[Data]

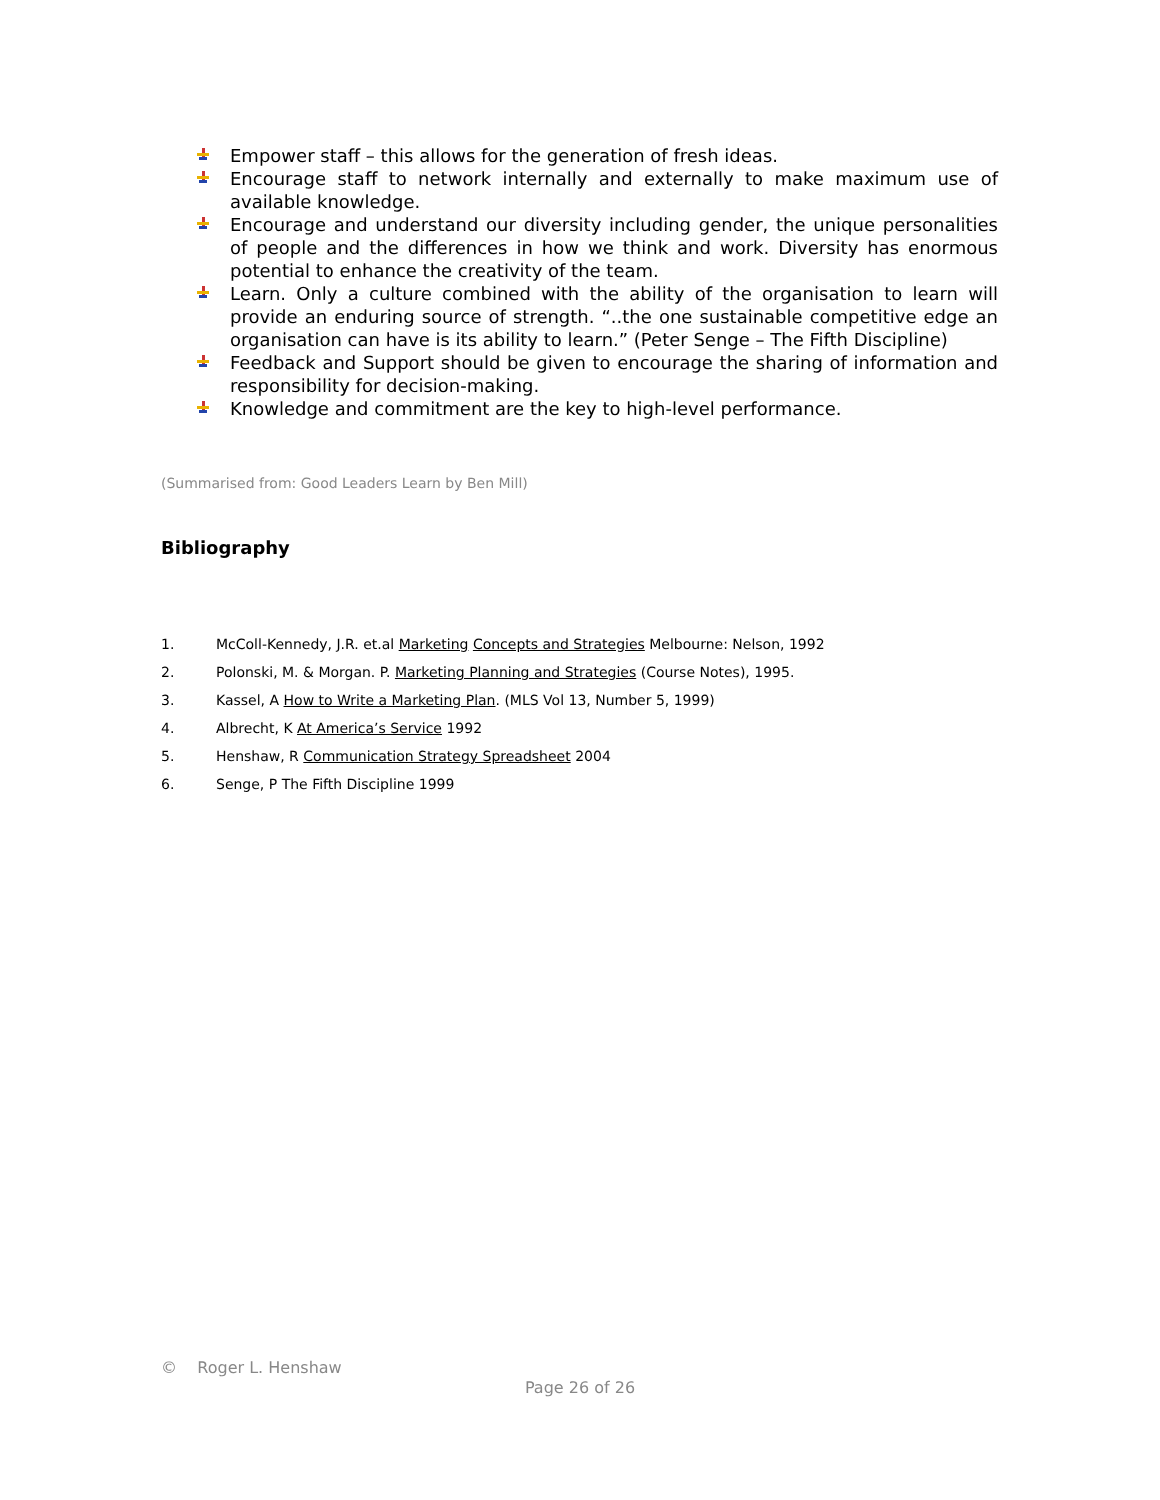Empower staff – this allows for the generation of fresh ideas.
Encourage staff to network internally and externally to make maximum use of available knowledge.
Encourage and understand our diversity including gender, the unique personalities of people and the differences in how we think and work. Diversity has enormous potential to enhance the creativity of the team.
Learn. Only a culture combined with the ability of the organisation to learn will provide an enduring source of strength. “..the one sustainable competitive edge an organisation can have is its ability to learn.” (Peter Senge – The Fifth Discipline)
Feedback and Support should be given to encourage the sharing of information and responsibility for decision-making.
Knowledge and commitment are the key to high-level performance.
(Summarised from: Good Leaders Learn by Ben Mill)
Bibliography
1. McColl-Kennedy, J.R. et.al Marketing Concepts and Strategies Melbourne: Nelson, 1992
2. Polonski, M. & Morgan. P. Marketing Planning and Strategies (Course Notes), 1995.
3. Kassel, A How to Write a Marketing Plan. (MLS Vol 13, Number 5, 1999)
4. Albrecht, K At America’s Service 1992
5. Henshaw, R Communication Strategy Spreadsheet 2004
6. Senge, P The Fifth Discipline 1999
© Roger L. Henshaw
Page 26 of 26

[What the task requires] Here, the lines to copy run from the one containing "2. Polonski, M." to the final line of the listing; copy them exactly and nothing else.

[Exercise output]
2. Polonski, M. & Morgan. P. Marketing Planning and Strategies (Course Notes), 1995.
3. Kassel, A How to Write a Marketing Plan. (MLS Vol 13, Number 5, 1999)
4. Albrecht, K At America’s Service 1992
5. Henshaw, R Communication Strategy Spreadsheet 2004
6. Senge, P The Fifth Discipline 1999
© Roger L. Henshaw
Page 26 of 26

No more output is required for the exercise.